This breed is adaptable, highly intelligent and easy to train, making them a favorite among dog lovers everywhere.

Goldens are high-energy dogs with a gentle disposition.

They’re also natural swimmers.

The golden retriever is considered a large dog breed, weighing up to 75 pounds.

He’s a big eater, a constant shedder and requires lots of exercise to keep him healthy and happy.

Routine grooming is also a must, from his floppy ears to his fluffy tail, to keep this dog looking his best.

Setter

irish setter dog

Setters come in diverse breeds, which include the Irish setter, English setter and Gordon setter, and they all possess floppy ears!

These dogs hail from England and Ireland and make excellent companions for people who love the great outdoors.

Setters are high-energy dogs that love to bound through woods and up and down grassy knolls exploring the unknown.

They make good guardian dogs, keeping watch for strangers or trespassers onto your property.

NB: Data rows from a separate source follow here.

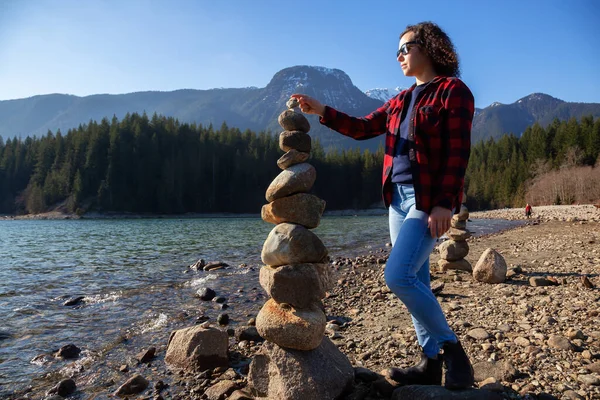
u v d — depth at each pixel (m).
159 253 13.60
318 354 2.68
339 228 28.08
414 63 2.45
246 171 79.44
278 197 2.71
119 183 69.12
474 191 83.56
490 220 37.81
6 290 7.60
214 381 3.28
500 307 4.93
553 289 5.79
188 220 51.53
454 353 2.30
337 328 4.59
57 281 8.51
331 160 89.94
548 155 81.31
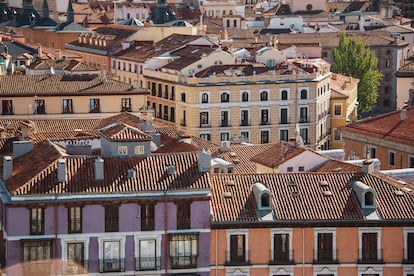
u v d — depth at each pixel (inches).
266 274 7450.8
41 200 7199.8
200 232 7377.0
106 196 7263.8
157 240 7347.4
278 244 7450.8
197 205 7372.1
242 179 7760.8
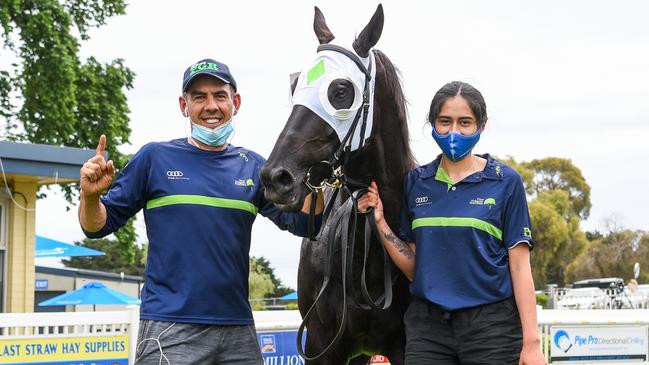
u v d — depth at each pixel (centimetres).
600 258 4694
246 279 352
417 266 355
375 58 374
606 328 719
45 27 1802
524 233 344
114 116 1912
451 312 344
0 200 1096
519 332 345
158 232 341
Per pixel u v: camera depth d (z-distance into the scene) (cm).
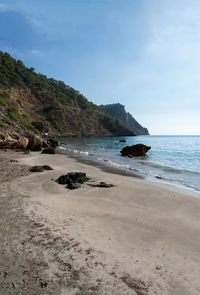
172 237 516
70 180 1130
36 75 15425
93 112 16788
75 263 387
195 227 591
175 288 330
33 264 379
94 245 459
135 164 2188
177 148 5319
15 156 2292
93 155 3070
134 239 498
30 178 1188
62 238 486
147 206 793
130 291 319
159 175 1578
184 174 1639
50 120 11725
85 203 784
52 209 686
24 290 311
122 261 400
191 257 425
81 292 312
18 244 450
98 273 360
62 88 17962
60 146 4884
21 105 10419
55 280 337
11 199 774
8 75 11662
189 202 845
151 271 373
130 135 17612
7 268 364
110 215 662
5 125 6259
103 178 1312
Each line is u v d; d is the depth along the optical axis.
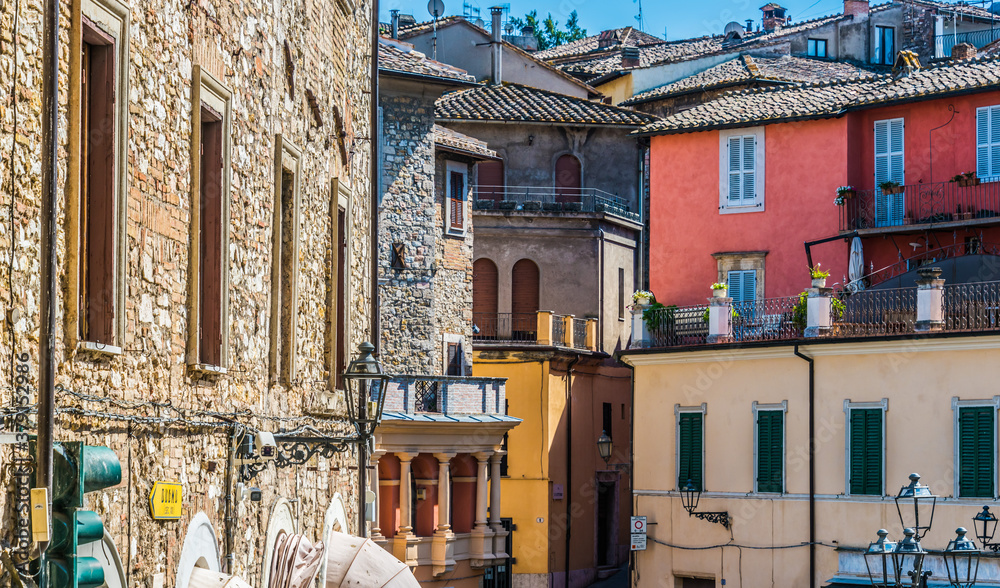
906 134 33.53
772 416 31.28
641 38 61.03
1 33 7.25
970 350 28.30
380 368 14.19
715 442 32.38
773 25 58.19
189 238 10.62
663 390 33.69
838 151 34.09
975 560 27.61
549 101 45.66
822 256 34.12
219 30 11.44
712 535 32.12
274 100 13.45
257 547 12.95
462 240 38.16
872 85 34.94
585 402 42.12
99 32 8.59
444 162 37.59
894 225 33.03
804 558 30.33
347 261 17.36
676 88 46.09
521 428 39.81
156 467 9.89
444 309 37.31
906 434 29.08
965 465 28.12
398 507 31.14
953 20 50.75
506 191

Setters can be easily distinguished by their gorgeous coats, lean bodies and semi-dignified floppy ears.

They’re lively, fun-loving, inquisitive dogs that need plenty of space to roam.

The right ambiance will fulfill their desire to explore, learn and grow.

Depending on their breed, they come in a multitude of colors.

Final Word

From the playful beagle to the sleuth-nosed bloodhound to the regal Afghan, floppy-eared dogs are here to stay.

Many dog lovers consider floppy ears one of the most attractive features of a dog.

If you’re one of them, you’ll have no trouble finding a floppy-eared pup to call your own.